= Richard Morden Harbord-Hamond, 10th Baron Suffield =

Royal Navy Admiral (1865–1951)

Admiral Richard Morden Harbord-Hamond, 10th Baron Suffield, (24 August 1865 – 2 February 1951) was a British Royal Navy officer and peer.

== Biography ==
Richard Morden Harbord was born in Hanworth, Norfolk, the fourth son of Reverend the Hon. John Harbord, fifth son of Edward Harbord, 3rd Baron Suffield.
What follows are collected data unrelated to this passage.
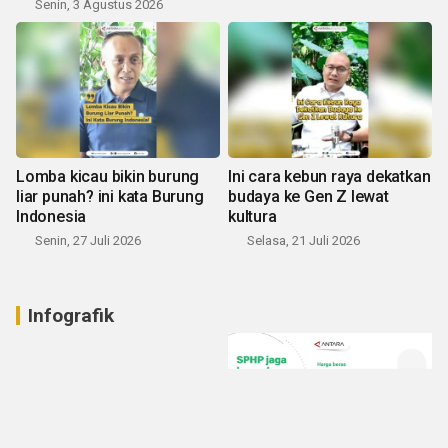
Senin, 3 Agustus 2026
Lomba kicau bikin burung
Ini cara kebun raya dekatkan
liar punah? ini kata Burung
budaya ke Gen Z lewat
Indonesia
kultura
Senin, 27 Juli 2026
Selasa, 21 Juli 2026
Infografik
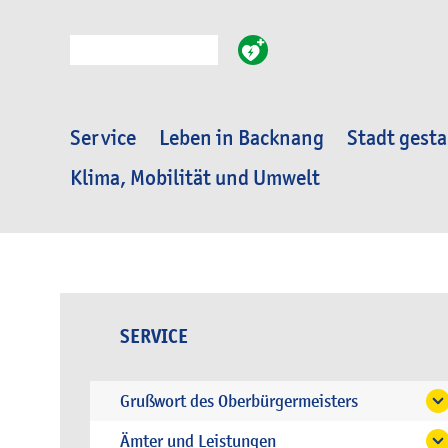
Suche
Service
Leben in Backnang
Stadt gesta
Klima, Mobilität und Umwelt
SERVICE
Grußwort des Oberbürgermeisters
Ämter und Leistungen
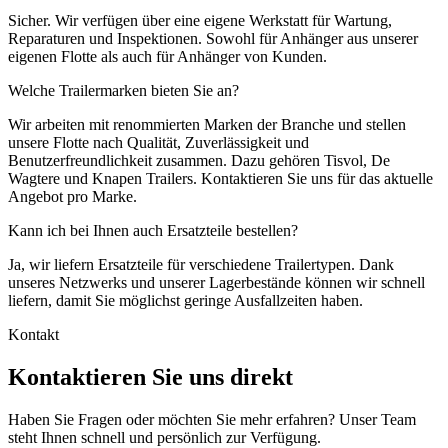
Sicher. Wir verfügen über eine eigene Werkstatt für Wartung,
Reparaturen und Inspektionen. Sowohl für Anhänger aus unserer
eigenen Flotte als auch für Anhänger von Kunden.
Welche Trailermarken bieten Sie an?
Wir arbeiten mit renommierten Marken der Branche und stellen
unsere Flotte nach Qualität, Zuverlässigkeit und
Benutzerfreundlichkeit zusammen. Dazu gehören Tisvol, De
Wagtere und Knapen Trailers. Kontaktieren Sie uns für das aktuelle
Angebot pro Marke.
Kann ich bei Ihnen auch Ersatzteile bestellen?
Ja, wir liefern Ersatzteile für verschiedene Trailertypen. Dank
unseres Netzwerks und unserer Lagerbestände können wir schnell
liefern, damit Sie möglichst geringe Ausfallzeiten haben.
Kontakt
Kontaktieren Sie uns direkt
Haben Sie Fragen oder möchten Sie mehr erfahren? Unser Team
steht Ihnen schnell und persönlich zur Verfügung.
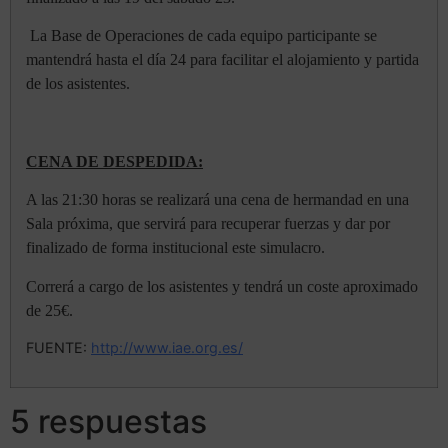
La Base de Operaciones de cada equipo participante se
mantendrá hasta el día 24 para facilitar el alojamiento y partida
de los asistentes.
CENA DE DESPEDIDA:
A las 21:30 horas se realizará una cena de hermandad en una
Sala próxima, que servirá para recuperar fuerzas y dar por
finalizado de forma institucional este simulacro.
Correrá a cargo de los asistentes y tendrá un coste aproximado
de 25€.
FUENTE:
http://www.iae.org.es/
5 respuestas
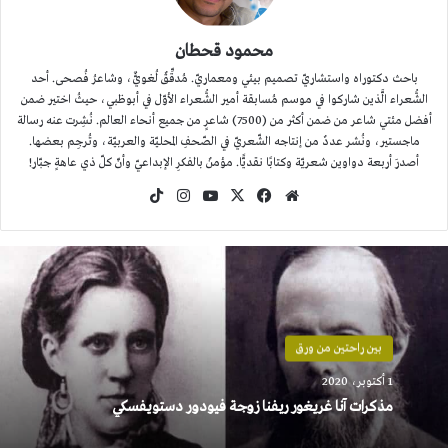
محمود قحطان
باحث دكتوراه واستشاريّ تصميم بيئي ومعماريّ. مُدقِّقٌ لُغويٌّ، وشاعرُ فُصحى. أحد
الشُّعراء الَّذين شاركوا في موسم مُسابقة أمير الشُّعراء الأوّل في أبوظبي، حيثُ اختير ضمن
أفضل مئتي شاعر من ضمن أكثر من (7500) شاعرٍ من جميع أنحاء العالم. نُشِرت عنه رسالة
ماجستير، ونُشر عددٌ من إنتاجه الشّعريّ في الصّحفِ المحليّة والعربيّة، وتُرجِم بعضها.
أصدرَ أربعة دواوين شعريّة وكتابًا نقديًّا. مؤمنٌ بالفكرِ الإبداعيّ وأنّ كلّ ذي عاهةٍ جبّار!
موقع
‫X
فيسبوك
‫YouTube
انستقرام
‫TikTok
الويب
بين راحتين من ورق
1 أكتوبر، 2020
مذكرات آنا غريغور ريفنا زوجة فيودور دستويفسكي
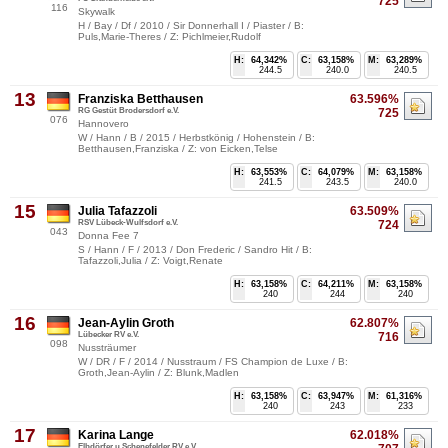
725
116
Skywalk
H / Bay / Df / 2010 / Sir Donnerhall I / Piaster / B:
Puls,Marie-Theres / Z: Pichlmeier,Rudolf
H:
64,342%
C:
63,158%
M:
63,289%
244.5
240.0
240.5
13
Franziska Betthausen
63.596%
RG Gestüt Brodersdorf e.V.
725
076
Hannovero
W / Hann / B / 2015 / Herbstkönig / Hohenstein / B:
Betthausen,Franziska / Z: von Eicken,Telse
H:
63,553%
C:
64,079%
M:
63,158%
241.5
243.5
240.0
15
Julia Tafazzoli
63.509%
RSV Lübeck-Wulfsdorf e.V.
724
043
Donna Fee 7
S / Hann / F / 2013 / Don Frederic / Sandro Hit / B:
Tafazzoli,Julia / Z: Voigt,Renate
H:
63,158%
C:
64,211%
M:
63,158%
240
244
240
16
Jean-Aylin Groth
62.807%
Lübecker RV e.V.
716
098
Nussträumer
W / DR / F / 2014 / Nusstraum / FS Champion de Luxe / B:
Groth,Jean-Aylin / Z: Blunk,Madlen
H:
63,158%
C:
63,947%
M:
61,316%
240
243
233
17
Karina Lange
62.018%
Elbdörfer u.Schenefelder RV e.V.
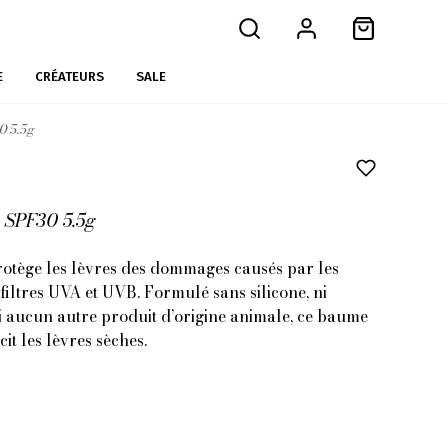
E
CRÉATEURS
SALE
0 5.5g
n SPF30 5.5g
otège les lèvres des dommages causés par les
 filtres UVA et UVB. Formulé sans silicone, ni
, ni aucun autre produit d’origine animale, ce baume
it les lèvres sèches.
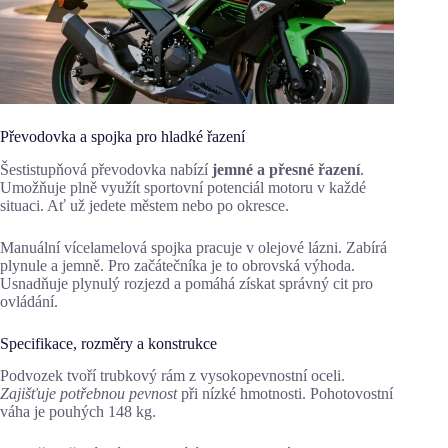
Převodovka a spojka pro hladké řazení
Šestistupňová převodovka nabízí
jemné a přesné řazení
.
Umožňuje plně využít sportovní potenciál motoru v každé
situaci. Ať už jedete městem nebo po okresce.
Manuální vícelamelová spojka pracuje v olejové lázni. Zabírá
plynule a jemně. Pro začátečníka je to obrovská výhoda.
Usnadňuje plynulý rozjezd a pomáhá získat správný cit pro
ovládání.
Specifikace, rozměry a konstrukce
Podvozek tvoří trubkový rám z vysokopevnostní oceli.
Zajišťuje potřebnou pevnost
při nízké hmotnosti. Pohotovostní
váha je pouhých 148 kg.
In 1917 he assumed by Royal Licence the additional surname of Hamond (that of his maternal grandfather, Anthony Hamond).

He entered HMS Britannia in 1879 and saw action during the Anglo-Egyptian War of 1882 as a midshipman on HMS Superb during the bombardment of Alexandria.

During the First World War, he commanded the battleships HMS Mars from 1914 to 1915 and HMS Zealandia from 1915 to 1916. He was Commodore-in-Charge, Portland from 1916 to 1917. He was promoted to rear-admiral on 19 September 1917 and was retired the next day. He was promoted to vice-admiral in 1922 on the retired list and admiral in 1927 on the retired list.

He inherited the family titles from his first cousin Geoffrey Walter Harbord, 9th Baron Suffield in 1946.

He was succeeded in the barony and baronetcy by his son Anthony Harbord-Hamond, 11th Baron Suffield.